А для нас «Балаганчик» — это как Спас-Нередица[627] для Древней Руси.

Вечерами Нелидов рассказывает о дивных вечерах «Балаганчика»,

о заседании мистиков, которые смотрят сейчас с эскиза Сапунова в галерее Третьяковых[628], о премьере и о том, как, заложив нога за ногу, стоит, как аист, белый Пьеро — Мейерхольд и играет на тоненькой свирели[629].

Но воспоминаниями сыт не будешь. И не только Нелидов, но и Синицын, и Рутковская хотят есть.

Есть хочет и остальная часть труппы.

Но кто не работает, тот не ест.

А в театре не ест тот, кто не играет. (Так по крайней мере было в двадцать первом году!)

И вот в три репетиции ставится «Нора»[630].

Иногда я спрашиваю себя: может быть, у Мейерхольда была просто невозможность сказать и раскрыть?

Ибо не было возможности самому усидеть и сформулировать.

Так или иначе, то, что витало неуловимой тайной на Новинском осенью и зимой, с головой выдает себя весной.

На работе невозможно не раскрываться до конца.

На работе не удается… лукавить.

На работе некогда вить незримую золотую паутину вымысла, уводящую в мечту. На работе надо делать.

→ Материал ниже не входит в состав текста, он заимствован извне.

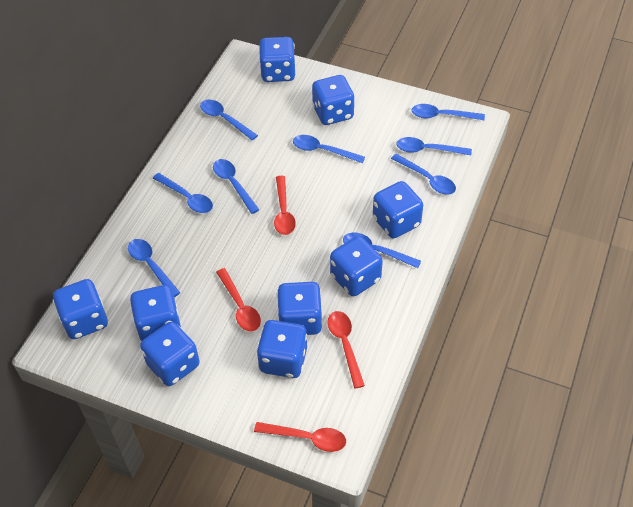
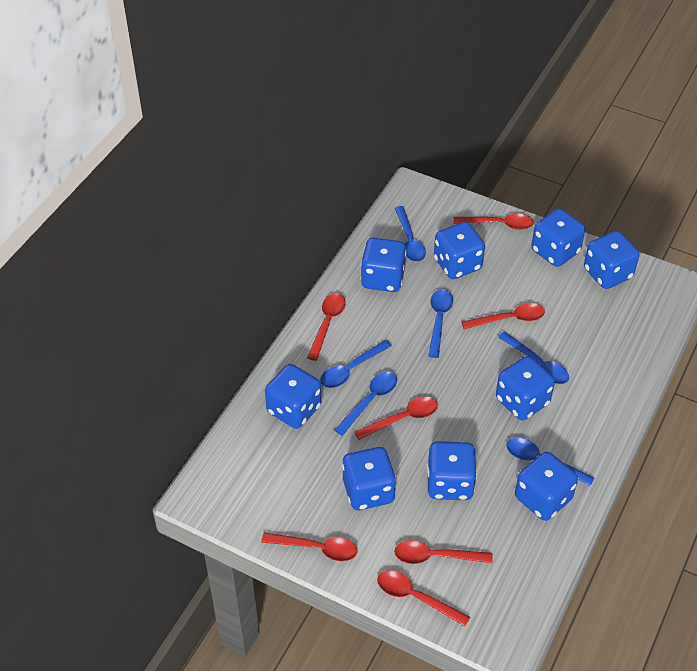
blue spoon: 9 -> 6
red spoon: 4 -> 7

И то, что бережно и блудливо скрывают два семестра, то торжествующе раскрывают три дня репетиций.

Я кое-кого повидал на своем веку.

Иветт Гильбер целую aprиs-midi мне дома показывала свое мастерство. Я был на съемках у Чаплина. Я видел Шаляпина и Станиславского, обозрения Зигфельда и Адмиральс Паласт в Берлине, Мистингет в Казино де Пари, Катрин Корнелл и Линн Фонтенн с Лундтом, Аллу Назимову в пьесах О’Нейла и Маяковского на репетиции «Мистерии-буфф»[631]; с Бернардом Шоу говорил о звуковом кино и [с] Пиранделло о замыслах пьесы;

я видел Монтегюса в крошечном театрике в Париже, того самого Монтегюса, которого через весь город ездил смотреть Владимир Ильич; я видел Ракель Меллер и спектакли Рейнхардта, репетиции «Рогоносца», генеральные — «Гадибука» и «Эрика XIV», Фрезера — Чехова и фрезера — Вахтангова[632], «Арагонскую хоту» Фокина и Карсавину в «Шопениане», Ол. Джолсона и Гершвина, играющего «Rapsody in blues»[633], три арены цирка Барнума и Бейли и цирки блох на ярмарках, Примо Карнеру, выбитого Шмеллингом из ринга в присутствии принца Уэльского, полеты Уточкина и карнавал в Новом Орлеане;

служил у «Парамаунта» с Джекки Куганом, слушал Иегуди Менухина в зале Чайковского, обедал с Дугласом Фэрбенксом в Нью-Йорке и завтракал с Рин-Тин-Тином в Бостоне, слушал Плевицкую в Доме Армии и Флота и видел генерала Сухомлинова в том же зале на скамье подсудимых, видел генерала Брусилова в качестве свидетеля на этом процессе, а генерала Куропаткина — соседа по квартире — за утренней гимнастикой;

наблюдал Ллойд Джорджа, говорящего в парламенте в пользу признания Советской России, и царя Николая II на открытии памятника Петру I в Риге, снимал архиепископа Мексиканского и поправлял перед аппаратом тиару на голове папского нунция Россас‑и‑Флореса, катался в машине с Гретой Гарбо, ходил на бой быков и снимался с Марленой Дитрих («Legs»[634]).

Но ни одно из этих впечатлений не сумеет изгладить никогда из памяти тех впечатлений, которые оставили во мне эти три дня репетиций «Норы» в гимнастическом зале на Новинском бульваре.

Я помню беспрестанную дрожь.

Это — не холод,

это — волнение,

это — нервы, взвинченные до предела.

Гимнастический зал окаймляют, как бы подчеркивая его, деревянные шесты.

Они приделаны к стенам.

Это — «станок».

И через день мы трудолюбиво выворачиваем суставы ног под короткие команды Людмилы Гетье.

До сих пор у меня «вынимаются» ноги, и в сорок восемь лет я могу удивлять господ артистов безупречностью «подъема» ноги.

Забившись между штангой и стеной, спиной к окну, затаив дыхание, я гляжу перед собою.

Но, может быть, как раз отсюда идет и вторая моя тенденция.

Копаться. Копаться. Копаться.

Самому влезать, врываться и вкапываться в каждую щель проблемы, все глубже стараясь в нее вникнуть, все больше приблизиться к сердцевине.